The beguiling Pip Brown returns with her first record since 2008, writes JENNIFER PETERSON-WARD.
New Zealand multi-instrumentalist Pip Brown’s self-titled debut was so rich with cathartic pop goodness that it transformed the chronically shy kiwi into one of biggest crossover acts of 2008, earning her two ARIA Awards and loads of critical acclaim in the process. But following the release of that record, Brown took nearly four years off, the only noise being made during a few festival performances at the end of 2010.
“Exhaustion from constant touring” was cited as the reason for the lay-off, as well as her struggle with a mild form of Asperger’s syndrome. Understandably delayed, Anxiety enters an indie music climate far removed from the electro revival of 2008 in which her Ladyhawke hit shelves.

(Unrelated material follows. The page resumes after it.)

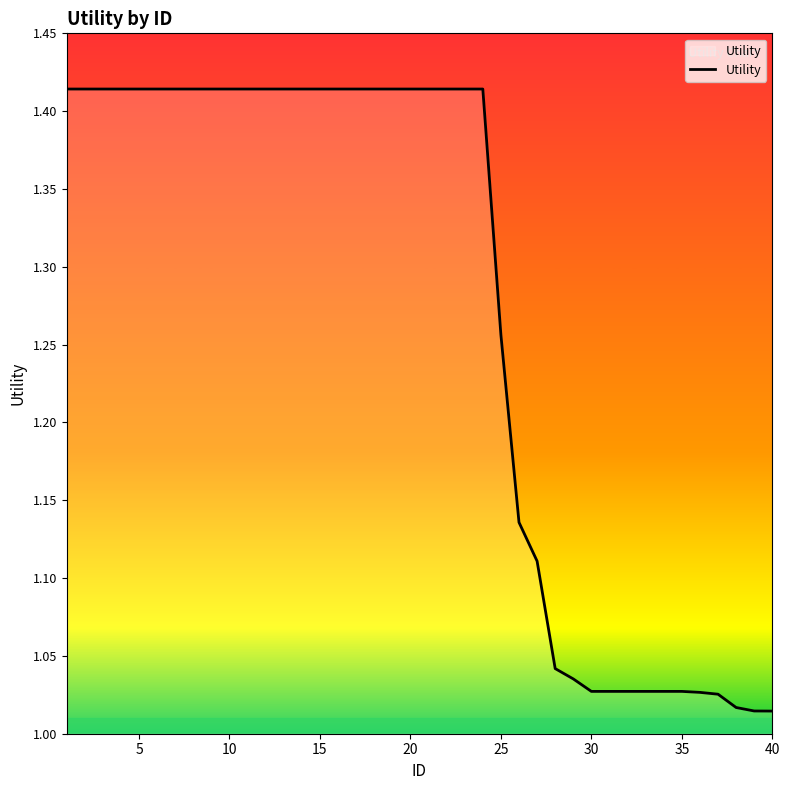

True or false: the data shows 2.0 at 5.

False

The words “intimate” and “darker” have been referenced in Anxiety’s promotional lead-up, which makes it something of a disappointment that the most Brown can muster on timid opener ‘A Girl Like Me’ are lyrics like, “It’s all down the river for a girl like me/I heard you’re leaving and I’ll never know why.” This is undoubtedly a personal album for Brown, but she sounds guarded here, leaving us to sort through lyrics like, “You will be my vaccine/I will be your in-betweener/We’ll wake up happy/From all our dreams.” Right.
As things progress, however, it becomes clear that Brown isn’t willing to settle for “woe is me” moping. She portrays the full-spectrum of her anxiety: desperately seeking distraction in drugs (“I take a pill to help me through the day,” she offers on the title track); retreating to a fantasy world (“We’re on the night train/To anywhere but here/It takes us far/Into a fantasy/Where all the good things are” on ‘Cellophane’); and even considering violence (“I’d never thought you’d be/The one afraid of me” on ‘Gone Gone Gone’).
“Whatever conflict she’s describing remains merely an abstract notion.”
Brown has long treated songwriting as a personal therapy session; the recording studio as a psychologist’s couch. There was so much of her on Ladyhawke, she needed an alter-ego to get it all out there. On Anxiety, whatever conflict she’s describing remains merely an abstract notion, never an immediate reality: “And it all makes sense when we close our eyes/‘Cause we are looking through pink cellophane,” goes the chorus of ‘Cellophane’.
Brown’s endless supply of off-kilter but instantly appealing melodies only serve to layer her image and influences over something she can call her own. Full to the brim of feverishly infectious choruses that get under your skin and thrash around, the record builds on its predecessor, making the bass a true force and integrating an array of backing vocals and handclaps in a way that is far less grating than in the past.
Producer and long-time collaborator Pascal Gabriel deserves some credit for this transformation. His production isn’t always subtle, but it succeeds in highlighting the right underlying element of a song – whether it’s the extra spice on the electric guitar in ‘Black, White And Blue’ or the continued emphasis on Brown’s icy vocals on ‘Vaccine’. Yet he knows this kind of pop-rock can’t fully outrun cliche, which means Brown can’t either. It’s just party music, after all.
When a record’s been four years in the making, it’s easy to assume that the output has been over-designed, but as a return to the steady Ladyhawke ferocity of old, it’ll no doubt satisfy fans. Brown’s health might hinder her further musical output – and of course no one would deny that her priorities lie in managing that – but perhaps the most reassuring aspect of the record is that she’s still able to share one more piece of her gleefully damaged vision.
‘Anxiety’ is out now through Modular.